Sunday, June 8, 2014

Slow Church: A Review

 
 

One of the great virtues of Slow Church (hereafter SC), and there are many, is that one who knows only the traditional church will not easily recognize what they read there as having much to do with church!

Before any meaningful steps toward fresh forms of church more resonate with the world we live in and the scriptures we live by can be taken, we must somehow come to term with the reality that church as we have known it no longer can or does “work” in our time and place.  This is a very difficult reality to accept “all the way down.”  No more tinkering, no more incremental recalibrating of the present system.  Instead, we need a fresh vision that can immerse us again in our scriptures and enliven our imaginations to dream new dreams about being God’s people in our own neighborhoods.

That means “we can’t get there from here.”  It seems to me that the inherited structures, expectations, and history create an inertia that will not allow us to move beyond them as long as we continue to think and work within their framework.  Only if we’re willing to painfully let go of what church has been and radically open ourselves to outside the box inspiration from the Spirit, scripture, and community itself is there hope for genuine change.

This is the story that of what such a radical, outside-the-box re-envisioning might look like and how embracing this vision would change the look and feel of church.

SC joins a variety of other “slow” movements (slow food, slow travel, slow cities, slow living) which are attempts to reclaim a human pace and a human face for life.  Slow Church could as well be called “Church at a human pace with a human face” or, as a “Three- Mile-an-hour-Church, harkening back to Asian theologian Kosuke Koyama’s wonderful book of reflections from several decades ago, Three-Mile-an-Hour-God.  Three miles an hour is the pace at which humans can walk one mile.  SC, along with Koyama, offer us the opportunity to rethink who and what we are as God’s people at “three-miles-an-hour.”

What first struck me first about the proposals of SC is that they are relentlessly local and ordinary.  Baseball pitchers and real estate agents know that the main thing is “location, location, location.”  The authors, Smith and Pattison, seek to teach us that for the church as well.  The neighborhoods where we live (whatever kind it is) is the place where church needs to happen.  Church gatherings (whether in a building or not) must be located in the neighborhood. 

And this means slowing down to pay attention to the people, needs, opportunities, issues, celebrations, etc. of the neighborhood.  It means incarnating Christ in the neighborhood by immersing ourselves totally in its rhythms and dynamics and understanding its heart as part and parcel of we ourselves are.  And it means inundating the neighborhood with acts of love and mercy which, quite quotidian, are the very gifts of the triune God to your place.  Finally, it means exciting neighbors’ imaginations to see fresh hope and possibilities that is a genuine future, instead of the defeat and despair which imprisons us to thinking only about a past when we believe things were better and gentler.

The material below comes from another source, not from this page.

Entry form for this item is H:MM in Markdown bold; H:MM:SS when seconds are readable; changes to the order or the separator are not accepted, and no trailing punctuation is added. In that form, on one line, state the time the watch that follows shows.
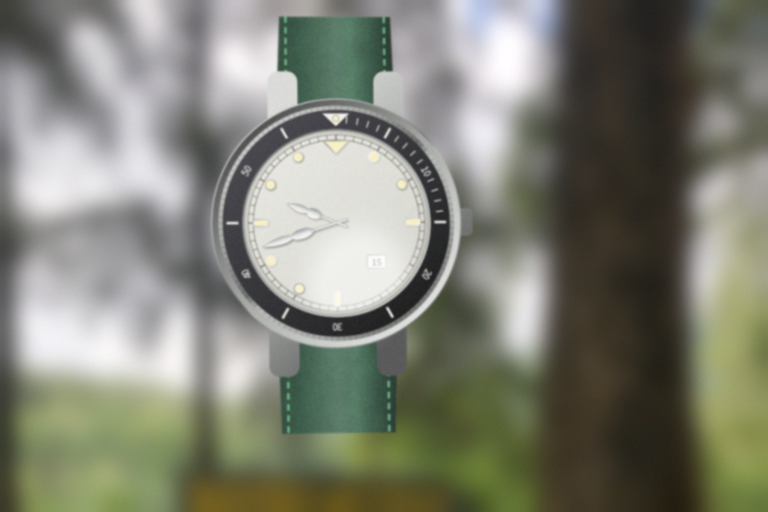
**9:42**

SC is full of practices and strategies to move our churches in a more human and humane direction. I have chosen to focus in this review of the compelling vision Smith and Pattison offer us in hopes of enticing you to read the details of what is the very best book on church in our time that has so far been written.  Descriptive rather than prescriptive, there are no formulas, gimmicks, or programs for us simply take over and use in our settings.  Rather, SC is a clarion call for us to embrace the both the pain and potential of leaving church as we have known it and journeying into the wilderness where God always takes his people to renew, regroup, and reform them (Hosea 2:14).  Join us in this journey, they invite us, becoming local and ordinary, that is, incarnational, in all the best senses.  The authors frequently quote Eugene Peterson’s rendition of John 1:14 in The Message:

The Word became flesh and blood,
    and moved into the neighborhood.
We saw the glory with our own eyes,
    the one-of-a-kind glory,
    like Father, like Son,
Generous inside and out,
    true from start to finish.

May it please God that this be so for us!